# Tasks
a) Decide whether each statement below agrees with the excerpt on the Bibliotheca Bible edition. For each, answer yes or no and quote the deciding words.
(i) Bibliotheca raised nearly $1.5 million.
(ii) The writer found Bibliotheca disappointing.
(iii) Conventional wisdom had held that people wanted a well-designed Bible split into volumes.
b) Extend the excerpt on the Bibliotheca Bible edition with a paragraph that follows its final sentence.

BEGIN Source extract

J. Mark Bertrand writes for Lectio about a gorgeous new edition of the Bible:

When 2014’s Kickstarter sensation Bibliotheca finally delivered at the end of last year, I called its creator, Adam Lewis Greene. […] The longer you have to wait, the more your expectations build. And the higher your expectations, the greater the risk of disappointment. The unexpected popularity of the Bibliotheca project on Kickstarter brought a whole genre of Bibles — the multi-volume, reader-friendly kind — out of the archive of past ideas. Before, the conventional wisdom had been that nobody wanted a beautifully designed and produced edition of Scripture separated into volumes so as to do away with the necessity for super-thin pages and super-small print. (Or at least, nobody wanted to pay for it.) When Bibliotheca raised nearly $1.5 million for exactly such an edition, the conventional wisdom was quickly revised. […]

Bibliotheca turned out even better than I expected. And Adam’s interest in typography proved to be much more than a hipster affection (as more than one cultural commentator had opined): the level of care taken in every aspect of the page design and typesetting was breathtaking to observe.

END Source extract
BEGIN Material provided

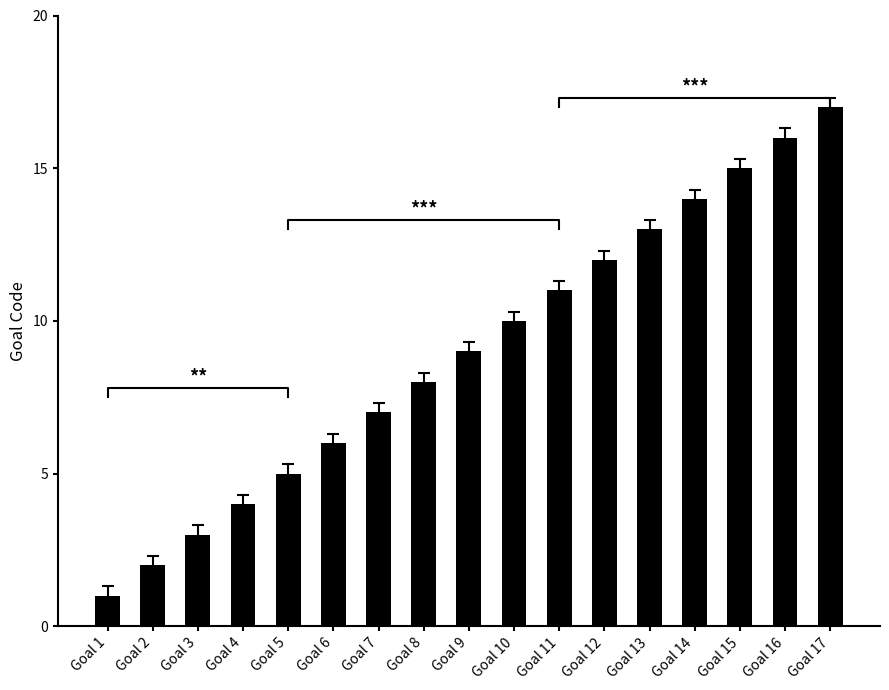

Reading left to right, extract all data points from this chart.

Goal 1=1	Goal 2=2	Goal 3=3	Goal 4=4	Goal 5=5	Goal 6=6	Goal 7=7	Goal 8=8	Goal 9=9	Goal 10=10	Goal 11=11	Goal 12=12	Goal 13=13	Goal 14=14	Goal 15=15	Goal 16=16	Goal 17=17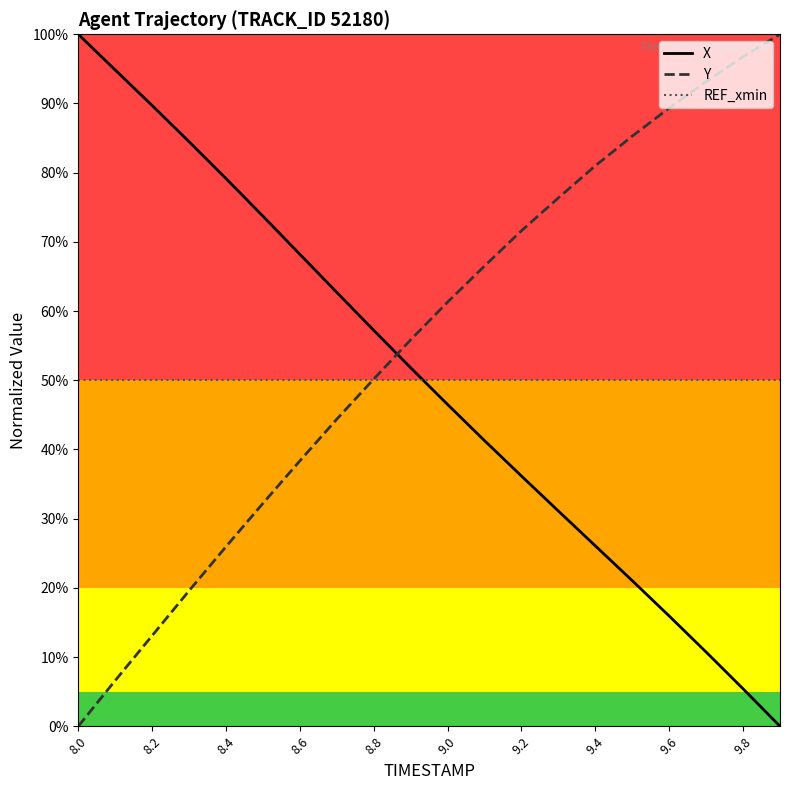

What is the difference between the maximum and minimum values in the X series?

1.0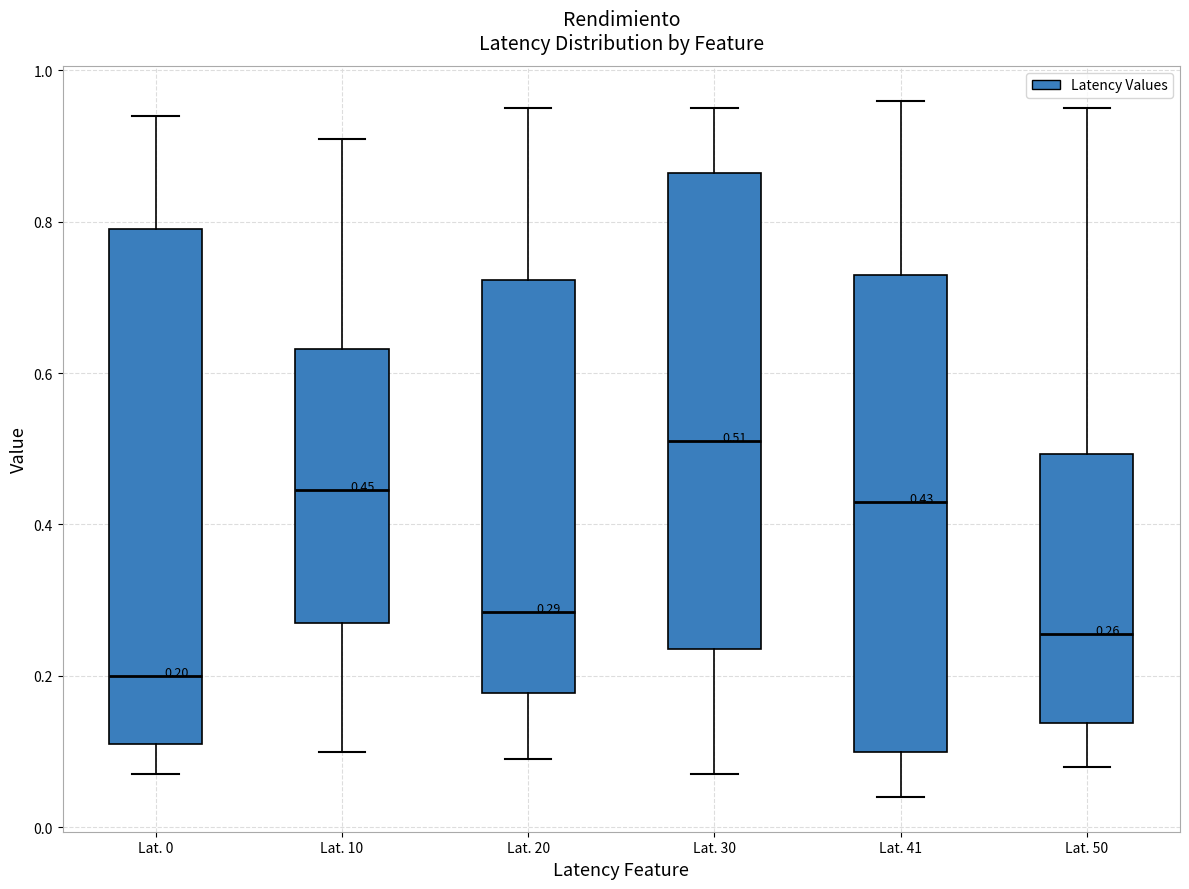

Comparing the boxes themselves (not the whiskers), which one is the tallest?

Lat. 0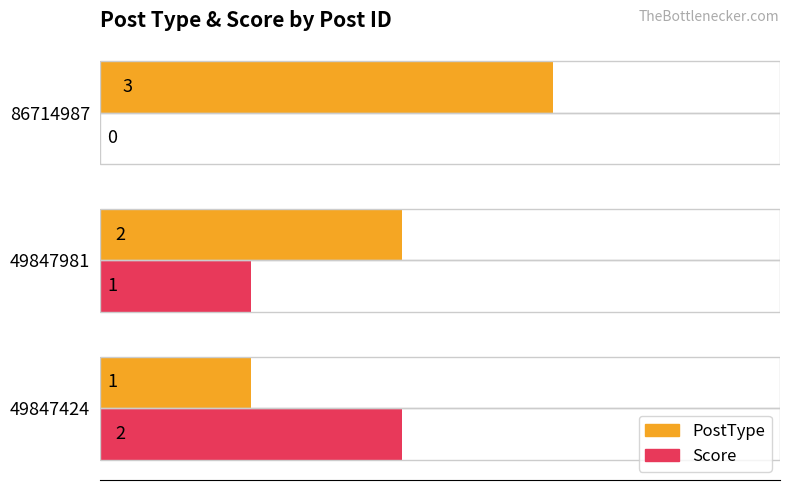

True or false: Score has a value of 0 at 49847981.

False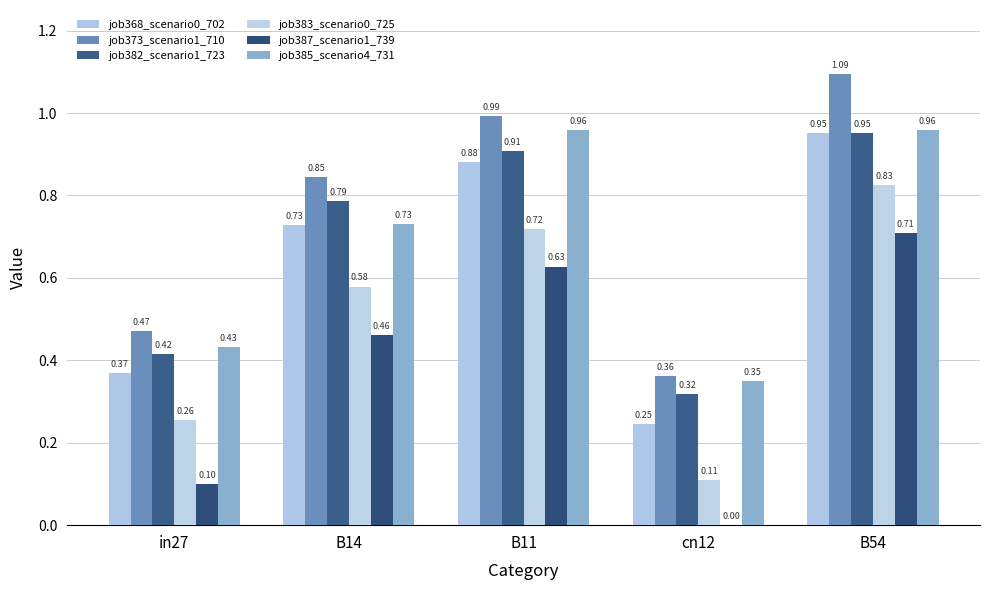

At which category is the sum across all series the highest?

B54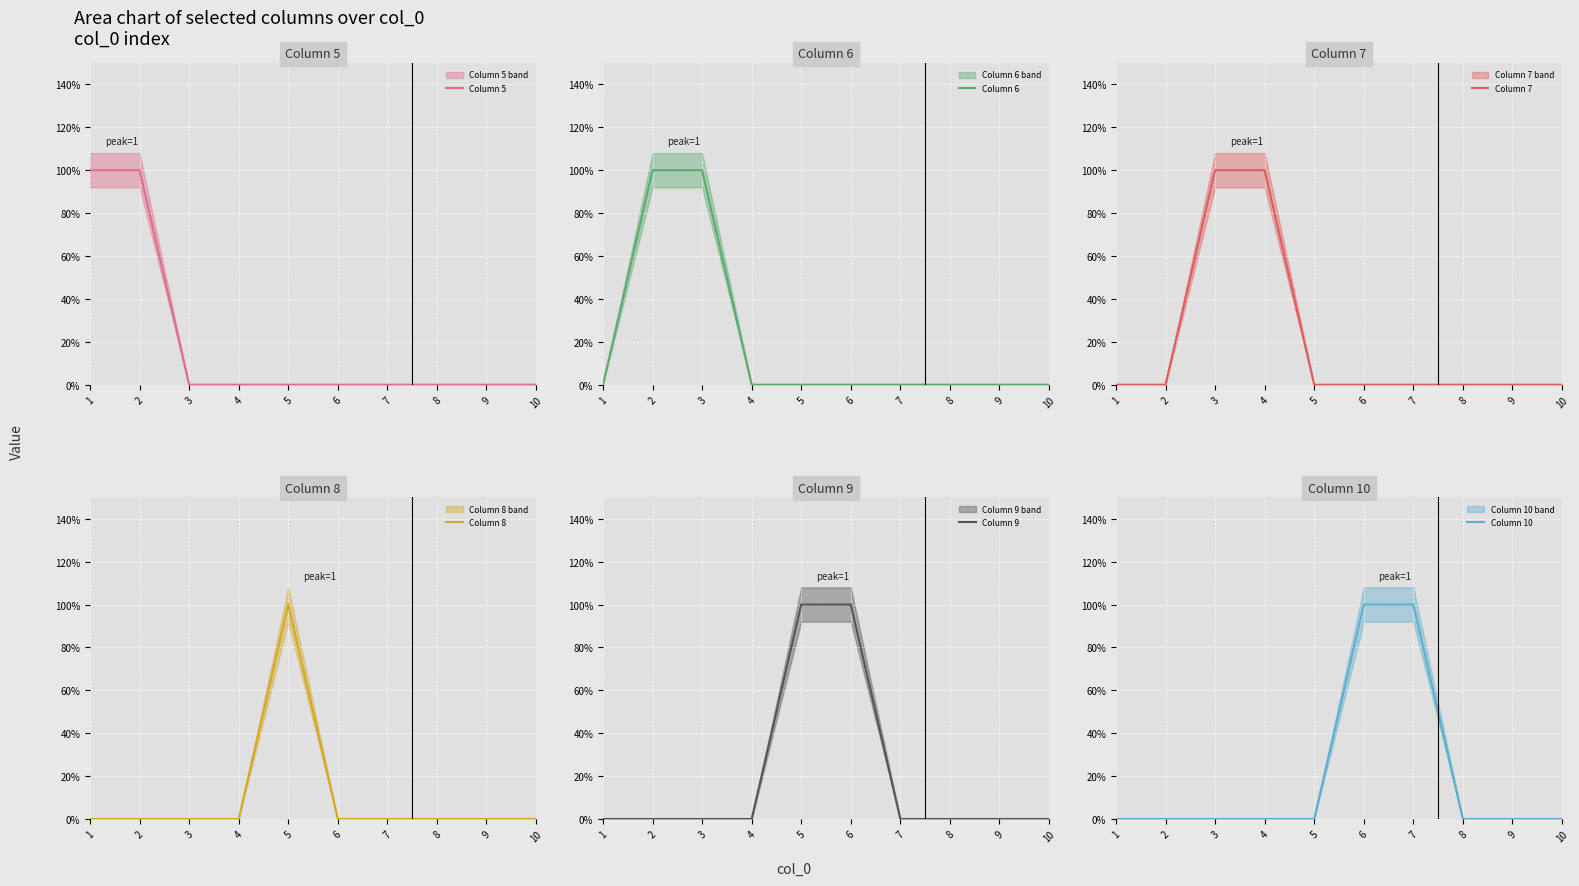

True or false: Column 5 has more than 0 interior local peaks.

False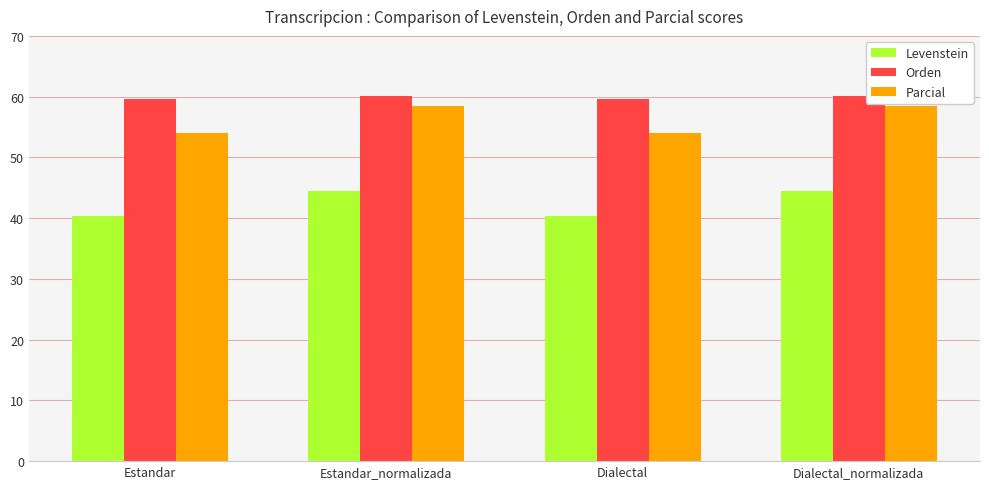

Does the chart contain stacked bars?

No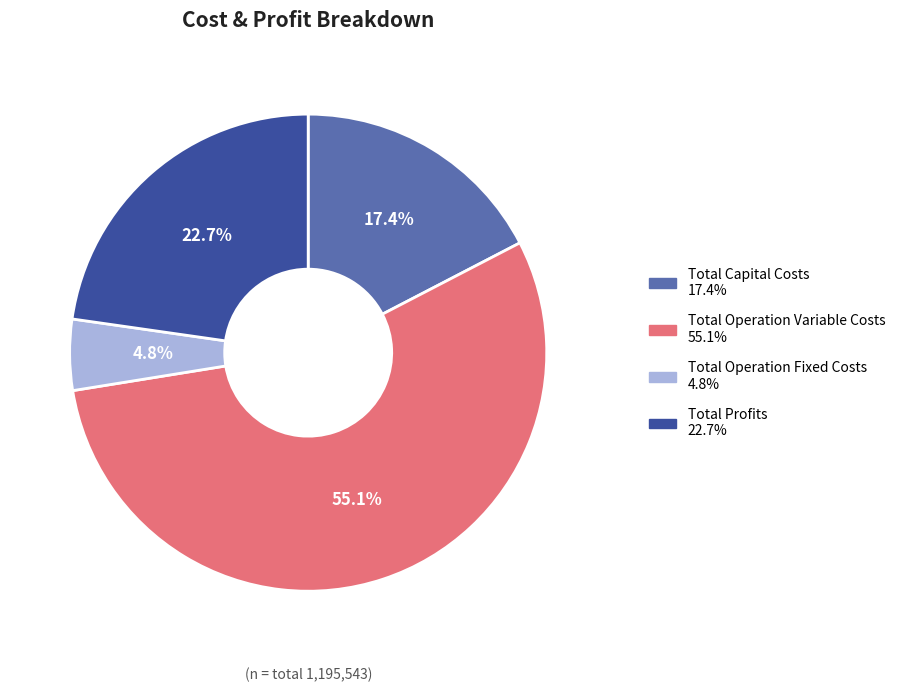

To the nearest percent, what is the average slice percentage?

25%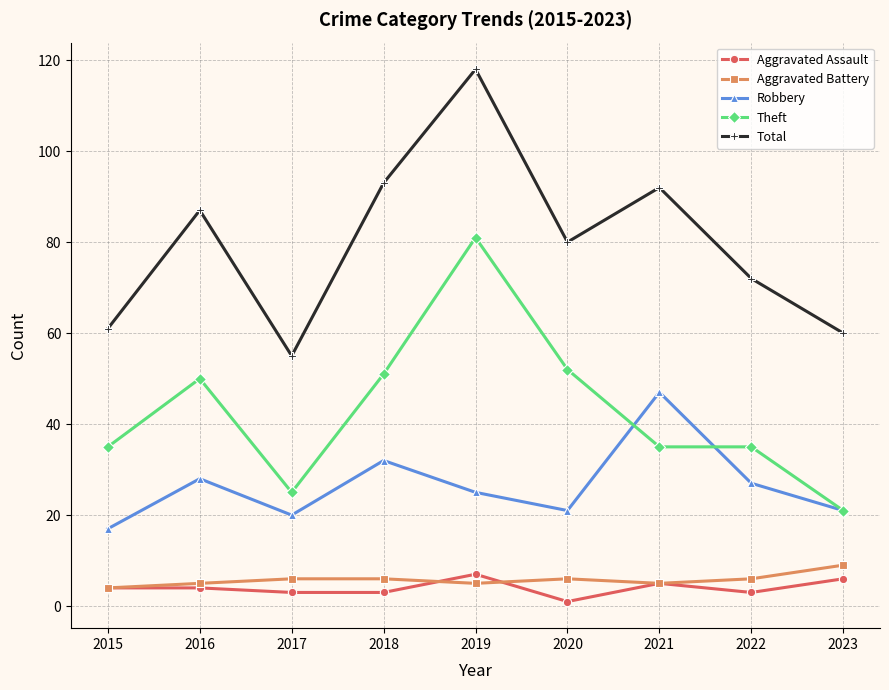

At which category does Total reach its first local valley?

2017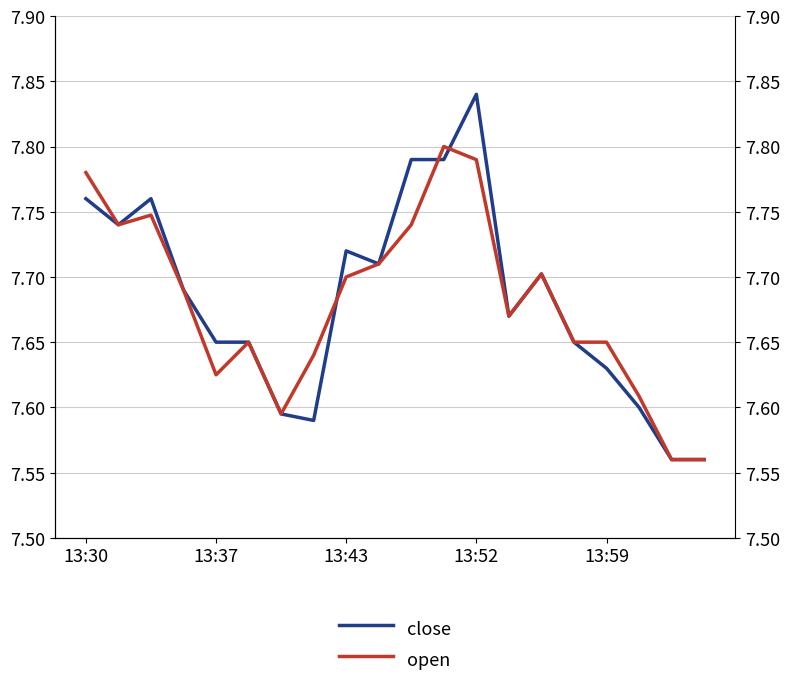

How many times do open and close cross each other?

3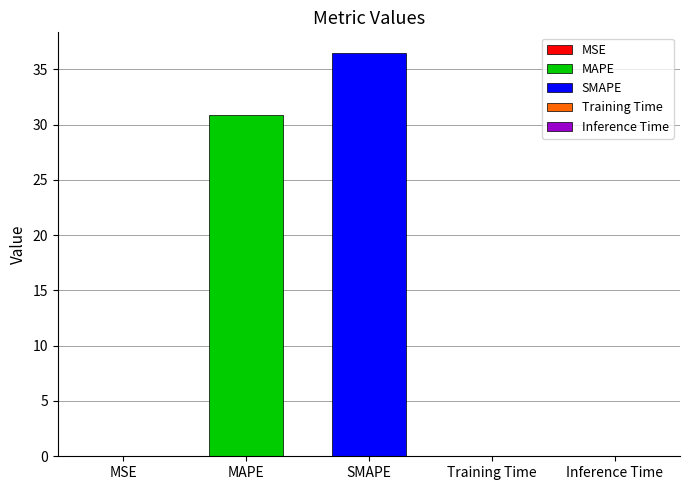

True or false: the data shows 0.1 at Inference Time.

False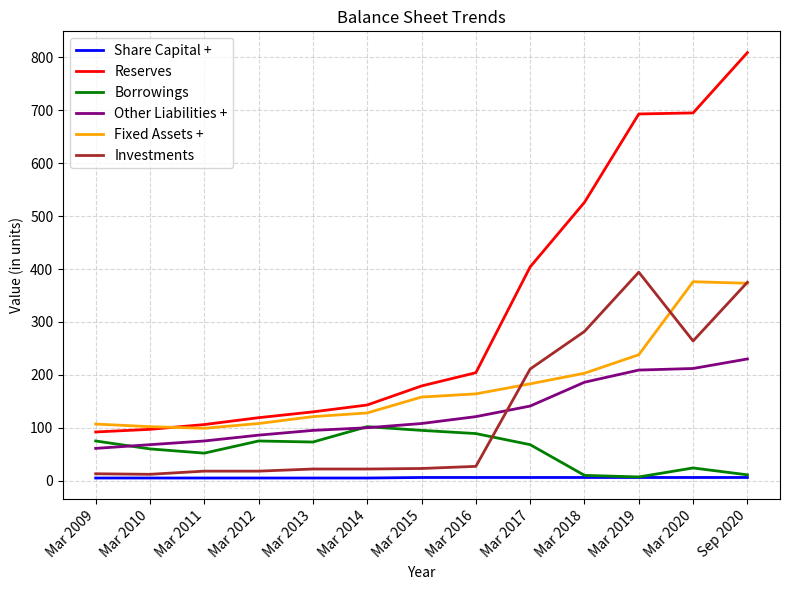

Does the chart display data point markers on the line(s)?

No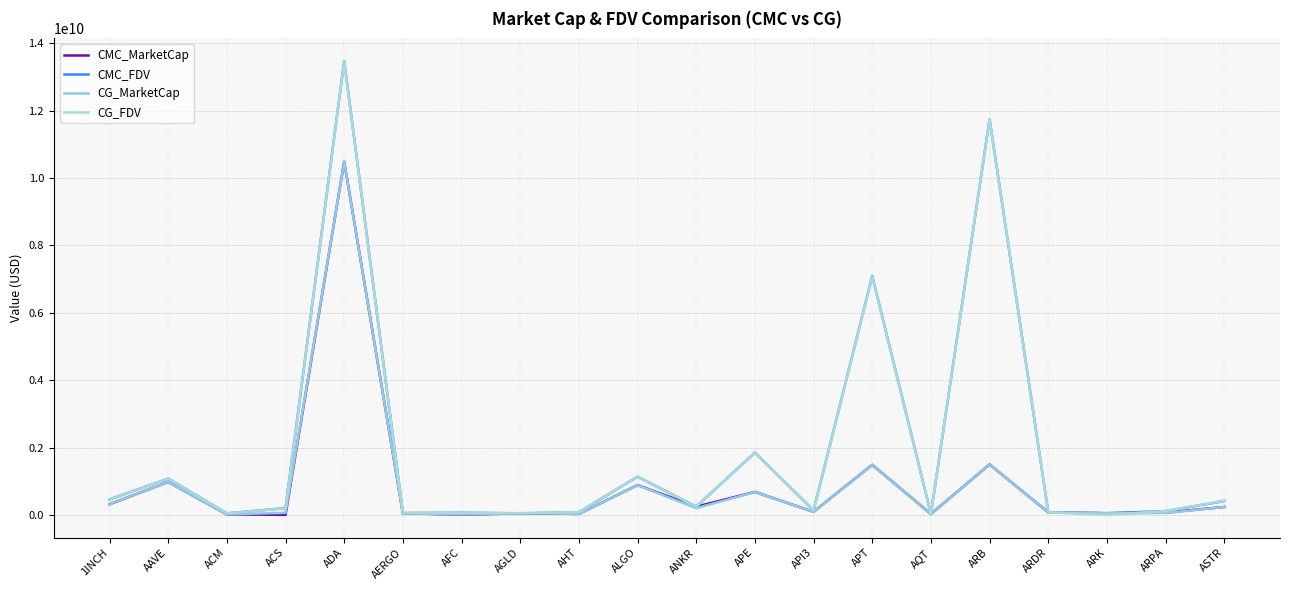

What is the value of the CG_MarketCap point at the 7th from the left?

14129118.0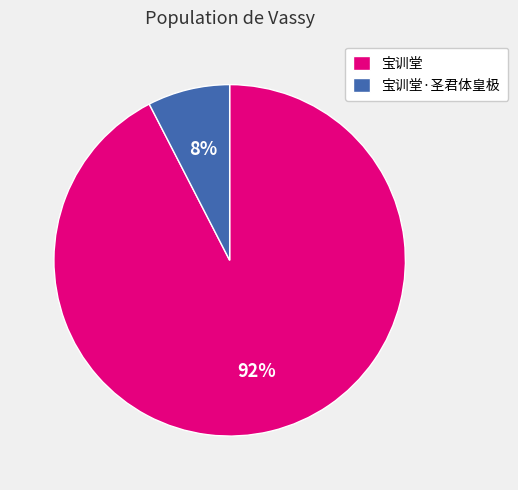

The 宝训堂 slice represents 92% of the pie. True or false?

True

END Material provided

# Answers by task
a)
(i) Yes: "When Bibliotheca raised nearly $1.5 million for exactly such an edition"
(ii) No: "Bibliotheca turned out even better than I expected."
(iii) No: "the conventional wisdom had been that nobody wanted a beautifully designed and produced edition of Scripture separated into volumes"

b)
For example, the first thing I saw when I opened the first volume at random was an example of hanging punctuation, a quotation mark sitting just outside the edge of the column so as not to disturb the visual flow. It’s a gorgeous detail. […] To understand the spirit of Bibliotheca’s design, you have to recognize first and foremost the kind of reader-friendly book it is. This is not a mass market paperback. Not a thriller off the bestseller list. Bibliotheca is designed like an art book. (Not surprisingly, it is also printed by a firm in Germany that prints art books.) Where one kind of design strives for populist accessibility, another aims for the kind of minimalist purity that exalts its content — or rather, signals that its content is meant to be exalted. The designer doesn’t presume to make it beautiful; rather, the designer recognizes its inherent beauty and designs accordingly. That’s what Bibliotheca does.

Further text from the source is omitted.